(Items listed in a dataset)

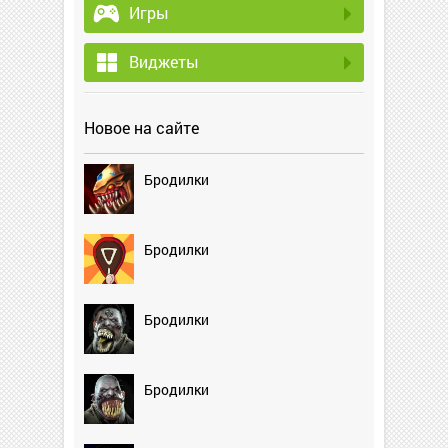
Игры
Виджеты
Новое на сайте
Бродилки
Бродилки
Бродилки
Бродилки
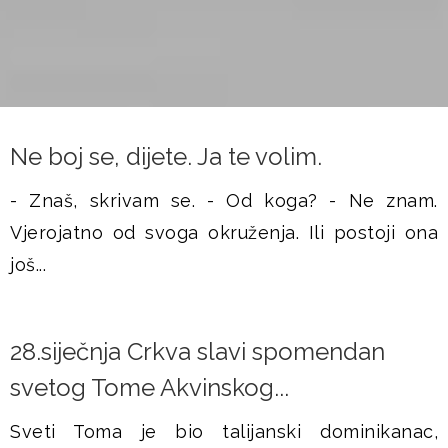
Ne boj se, dijete. Ja te volim.
- Znaš, skrivam se. - Od koga? - Ne znam.
Vjerojatno od svoga okruženja. Ili postoji ona
još...
28.siječnja Crkva slavi spomendan
svetog Tome Akvinskog...
Sveti Toma je bio talijanski dominikanac,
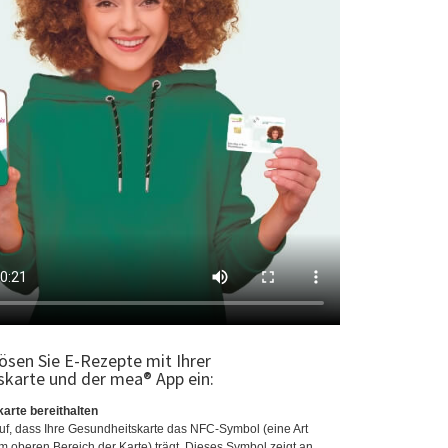
lösen Sie E-Rezepte mit Ihrer
karte und der mea® App ein:
arte bereithalten
uf, dass Ihre Gesundheitskarte das NFC-Symbol (eine Art
oberen Bereich der Karte) trägt. Dieses Symbol zeigt an,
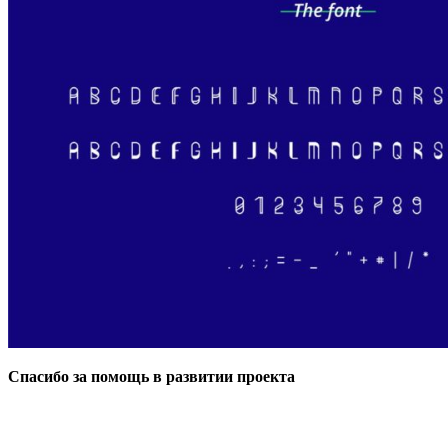
Спасибо за помощь в развитии проекта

▶ _WORK TO COMPLETE_:
The pictures stay out; copy the rest of the data word for word.

▶ _COMPLETED EXERCISE_:
Игры
Виджеты
Новое на сайте
Бродилки
Бродилки
Бродилки
Бродилки
Ne boj se, dijete. Ja te volim.
- Znaš, skrivam se. - Od koga? - Ne znam.
Vjerojatno od svoga okruženja. Ili postoji ona
još...
28.siječnja Crkva slavi spomendan
svetog Tome Akvinskog...
Sveti Toma je bio talijanski dominikanac,
lösen Sie E-Rezepte mit Ihrer
karte und der mea® App ein:
arte bereithalten
uf, dass Ihre Gesundheitskarte das NFC-Symbol (eine Art
oberen Bereich der Karte) trägt. Dieses Symbol zeigt an,
Спасибо за помощь в развитии проекта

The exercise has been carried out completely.